** THE PROBLEM **
For this task, output exactly the lines of the material below starting at the line with "ya da yatağınızın" and ending at the line with "Детальнее о пазлах"; pictures are to be excluded.

== DATA IN THIS EXERCISE ==

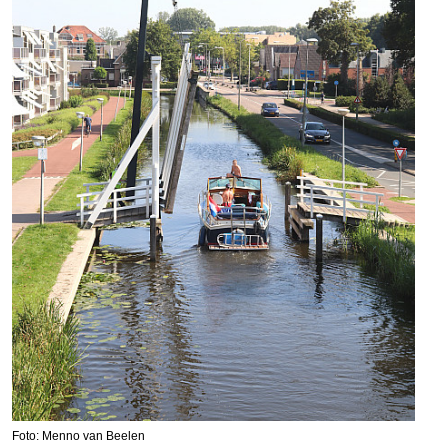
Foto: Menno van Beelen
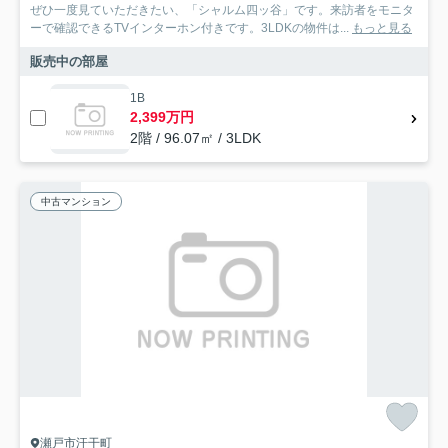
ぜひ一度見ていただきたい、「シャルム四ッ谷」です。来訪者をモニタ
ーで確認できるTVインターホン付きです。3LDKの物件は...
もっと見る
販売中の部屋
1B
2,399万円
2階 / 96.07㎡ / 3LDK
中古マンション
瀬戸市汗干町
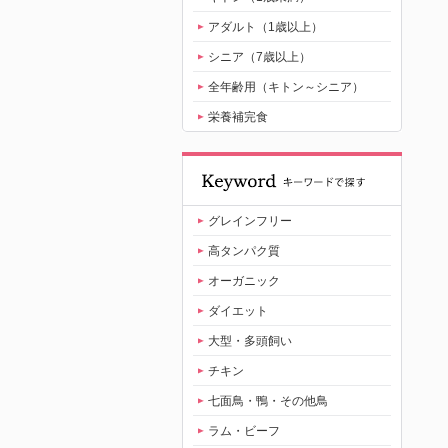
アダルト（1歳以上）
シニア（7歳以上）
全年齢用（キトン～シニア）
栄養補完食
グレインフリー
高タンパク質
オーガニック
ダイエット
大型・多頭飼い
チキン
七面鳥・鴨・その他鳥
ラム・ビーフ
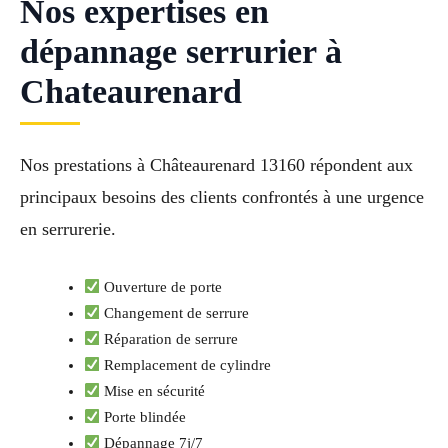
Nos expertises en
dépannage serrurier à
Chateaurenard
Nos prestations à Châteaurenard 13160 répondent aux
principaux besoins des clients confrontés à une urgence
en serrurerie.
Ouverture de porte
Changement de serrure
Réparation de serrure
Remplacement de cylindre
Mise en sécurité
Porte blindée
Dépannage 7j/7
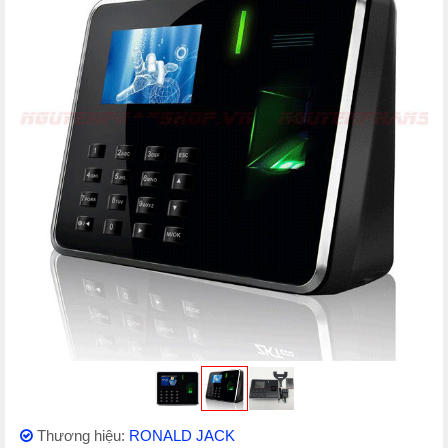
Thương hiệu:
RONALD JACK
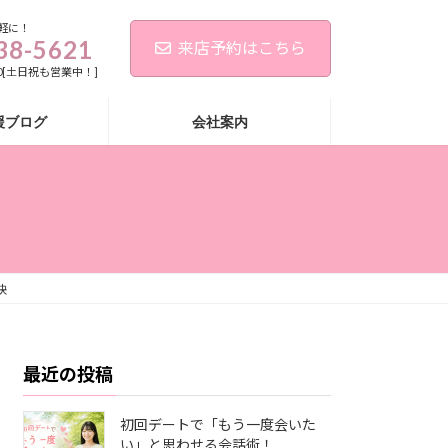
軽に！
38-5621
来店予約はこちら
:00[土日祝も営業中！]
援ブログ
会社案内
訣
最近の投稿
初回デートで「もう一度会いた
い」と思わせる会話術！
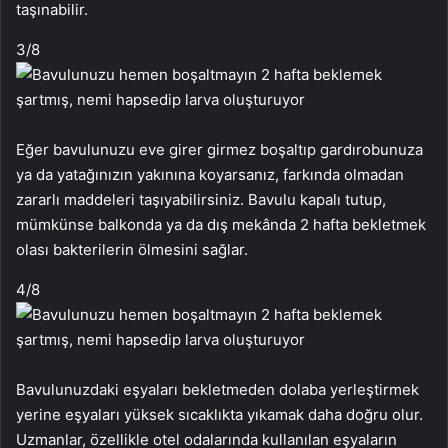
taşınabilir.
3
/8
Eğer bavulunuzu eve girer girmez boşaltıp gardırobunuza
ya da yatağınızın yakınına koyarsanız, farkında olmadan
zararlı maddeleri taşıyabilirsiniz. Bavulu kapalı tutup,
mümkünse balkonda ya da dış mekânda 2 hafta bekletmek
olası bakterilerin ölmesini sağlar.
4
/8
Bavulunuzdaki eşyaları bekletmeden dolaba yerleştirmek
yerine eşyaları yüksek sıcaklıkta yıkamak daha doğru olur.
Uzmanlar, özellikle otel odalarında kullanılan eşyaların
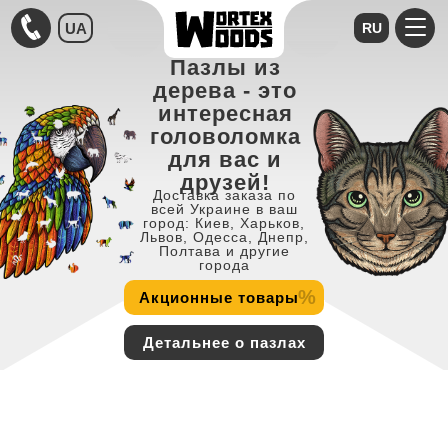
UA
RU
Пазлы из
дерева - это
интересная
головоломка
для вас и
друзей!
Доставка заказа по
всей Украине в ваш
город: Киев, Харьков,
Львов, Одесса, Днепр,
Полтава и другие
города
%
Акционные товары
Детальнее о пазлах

===
== DATA IN THIS EXERCISE ==

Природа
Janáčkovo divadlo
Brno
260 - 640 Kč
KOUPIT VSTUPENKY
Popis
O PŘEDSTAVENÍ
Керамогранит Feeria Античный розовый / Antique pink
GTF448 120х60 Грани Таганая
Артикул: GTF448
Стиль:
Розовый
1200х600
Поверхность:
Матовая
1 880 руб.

===

** THE ANSWER **
ya da yatağınızın yakınına koyarsanız, farkında olmadan
zararlı maddeleri taşıyabilirsiniz. Bavulu kapalı tutup,
mümkünse balkonda ya da dış mekânda 2 hafta bekletmek
olası bakterilerin ölmesini sağlar.
4
/8
Bavulunuzdaki eşyaları bekletmeden dolaba yerleştirmek
yerine eşyaları yüksek sıcaklıkta yıkamak daha doğru olur.
Uzmanlar, özellikle otel odalarında kullanılan eşyaların
UA
RU
Пазлы из
дерева - это
интересная
головоломка
для вас и
друзей!
Доставка заказа по
всей Украине в ваш
город: Киев, Харьков,
Львов, Одесса, Днепр,
Полтава и другие
города
%
Акционные товары
Детальнее о пазлах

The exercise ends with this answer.